3. Tahap III - fase Intermediate (minggu 7-12):


Tujuan:
 Kekuatan Baik dari semua otot ekstremitas bawah.
 Kembali ke aktivitas fungsional yang paling dan mulai kegiatan
rekreasi cahaya (yaitu berjalan, Program pool)
Latihan Terapi:
 Lanjutkan latihan yang tercantum dalam Tahap II dengan
perkembangan termasuk resistensi dan pengulangan. Disarankan
untuk menilai pinggul / lutut dan stabilitas trunk pada saat ini dan
menyediakan pasien dengan terbuka / tertutup kegiatan rantai
yang sesuai untuk masing-masing pasien kebutuhan individu.
 Memulai Program ketahanan, berjalan dan / atau kolam renang.
 Memulai dan kemajuan keseimbangan dan proprioception latihan
yang sesuai dengan usia.
Kriteria untuk maju ke fase berikutnya:
 4 + / 5 kinerja otot berdasarkan MMT semua otot ekstremitas
bawah.
 Minimal tidak ada rasa sakit atau bengkak.

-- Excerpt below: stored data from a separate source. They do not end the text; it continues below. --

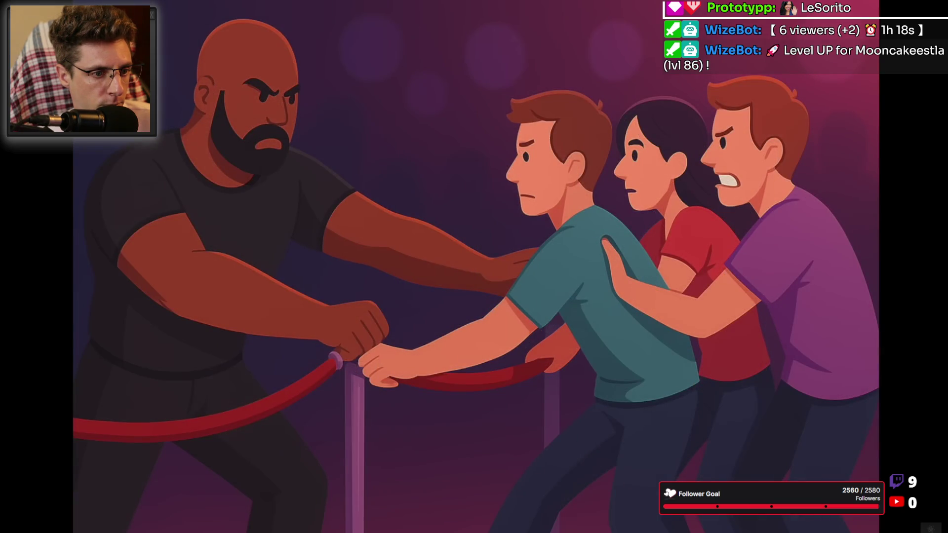
{"action": "mouse_move", "coordinate": [819, 434]}
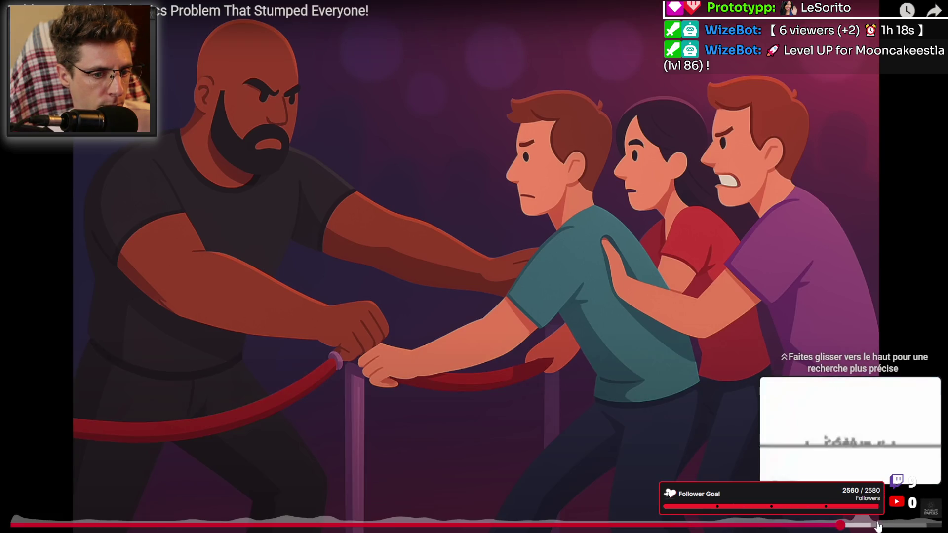
{"action": "left_click", "coordinate": [877, 527]}
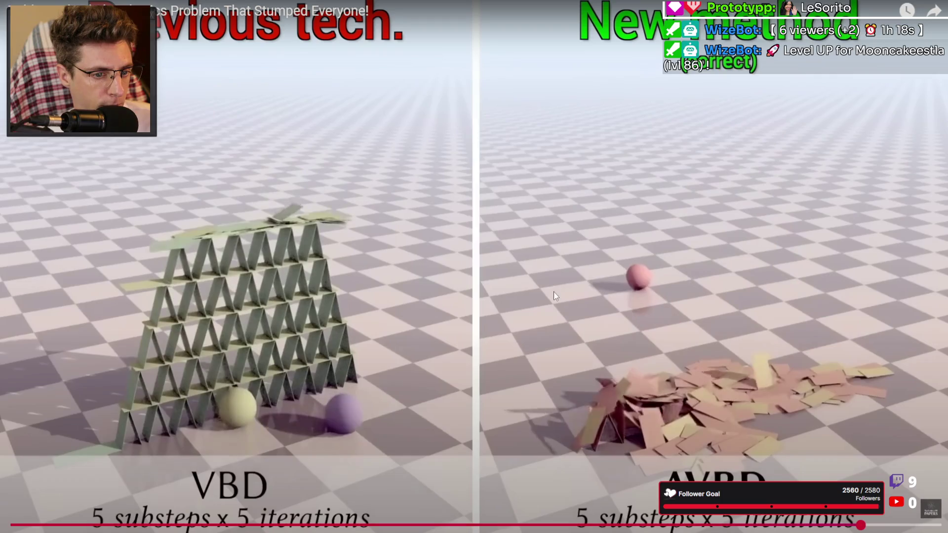
{"action": "left_click", "coordinate": [553, 291]}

4. Fase IV - penguatan lanjutan dan tinggi stage fungsi tingkat


(minggu 12-16):
Tujuan:

 Kembali ke rekreasi olahraga / kegiatan yang sesuai seperti yang


ditunjukkan
 Meningkatkan kekuatan, ketahanan dan proprioception yang
diperlukan untuk kegiatan sehari-hari dan kegiatan rekreasi
Latihan Terapi:

 Lanjutkan latihan sebelumnya dengan perkembangan resistensi


dan pengulangan.

 Peningkatan durasi kegiatan daya tahan.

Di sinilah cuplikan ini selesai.